- Provided text:

+ + + + + + +

JERUSALEM (AP) - Israeli leaders warned Syria on Wednesday that it bears the blame for a double suicide bombing by Hamas militants because it harbors the group's leadership, and they hinted at possible retaliation.
In a first response to Tuesday's attack that killed 16 people in a southern Israeli city, Israeli troops blew up the home of one of the bombers and isolated the West Bank city of Hebron, where the attackers lived. However, Israel was looking farther afield to assign the blame.
"The fact that Hamas is operating from Syria will not grant it immunity," Raanan Gissin, an adviser to Israeli Prime Minister Ariel Sharon, told The Associated Press.
The overall leader of Hamas, Khaled Mashaal, and his deputies are based in Syria. Earlier this year Israel assassinated Hamas' founder and his successor in Gaza, throwing the militant Islamic group into temporary disarray. But major decisions are made by Mashaal, not by Hamas leaders in Gaza.
The Israeli army chief, Lt. Gen. Moshe Yaalon, said Wednesday that those who support terrorism "cannot sleep quietly at night," mentioning Palestinian leaders, Lebanese Hezbollah guerrillas, Syria and Iran.
Sharon added his own implied threat: "Israel's struggle against terrorism will continue unabated. We will apparently need to decide on additional steps to stop terrorism." He did not elaborate.

+ + + + + + +

Transcribed page contents
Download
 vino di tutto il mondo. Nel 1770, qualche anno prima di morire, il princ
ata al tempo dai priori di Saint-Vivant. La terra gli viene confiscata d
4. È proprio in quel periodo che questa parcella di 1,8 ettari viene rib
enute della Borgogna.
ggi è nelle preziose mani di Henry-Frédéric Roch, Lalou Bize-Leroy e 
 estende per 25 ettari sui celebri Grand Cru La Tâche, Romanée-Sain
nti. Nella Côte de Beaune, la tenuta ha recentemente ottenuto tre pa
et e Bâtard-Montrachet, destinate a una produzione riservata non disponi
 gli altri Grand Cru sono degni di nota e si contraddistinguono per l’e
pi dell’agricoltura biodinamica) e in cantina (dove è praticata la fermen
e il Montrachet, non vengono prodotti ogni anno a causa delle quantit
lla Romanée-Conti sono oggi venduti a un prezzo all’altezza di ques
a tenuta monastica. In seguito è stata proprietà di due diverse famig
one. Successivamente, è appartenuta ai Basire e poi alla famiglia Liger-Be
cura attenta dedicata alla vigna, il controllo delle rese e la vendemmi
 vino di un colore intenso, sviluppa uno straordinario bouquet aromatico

+ + + + + + +

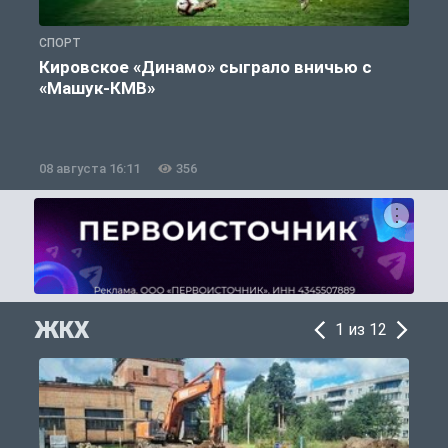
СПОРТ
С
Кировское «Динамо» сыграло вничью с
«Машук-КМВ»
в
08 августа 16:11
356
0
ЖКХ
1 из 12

+ + + + + + +

- Problem to solve:
Reproduce the passage of the Hamas bombing article between "The overall leader" and "Syria and Iran.", inclusive.

- Written solution:
The overall leader of Hamas, Khaled Mashaal, and his deputies are based in Syria. Earlier this year Israel assassinated Hamas' founder and his successor in Gaza, throwing the militant Islamic group into temporary disarray. But major decisions are made by Mashaal, not by Hamas leaders in Gaza.
The Israeli army chief, Lt. Gen. Moshe Yaalon, said Wednesday that those who support terrorism "cannot sleep quietly at night," mentioning Palestinian leaders, Lebanese Hezbollah guerrillas, Syria and Iran.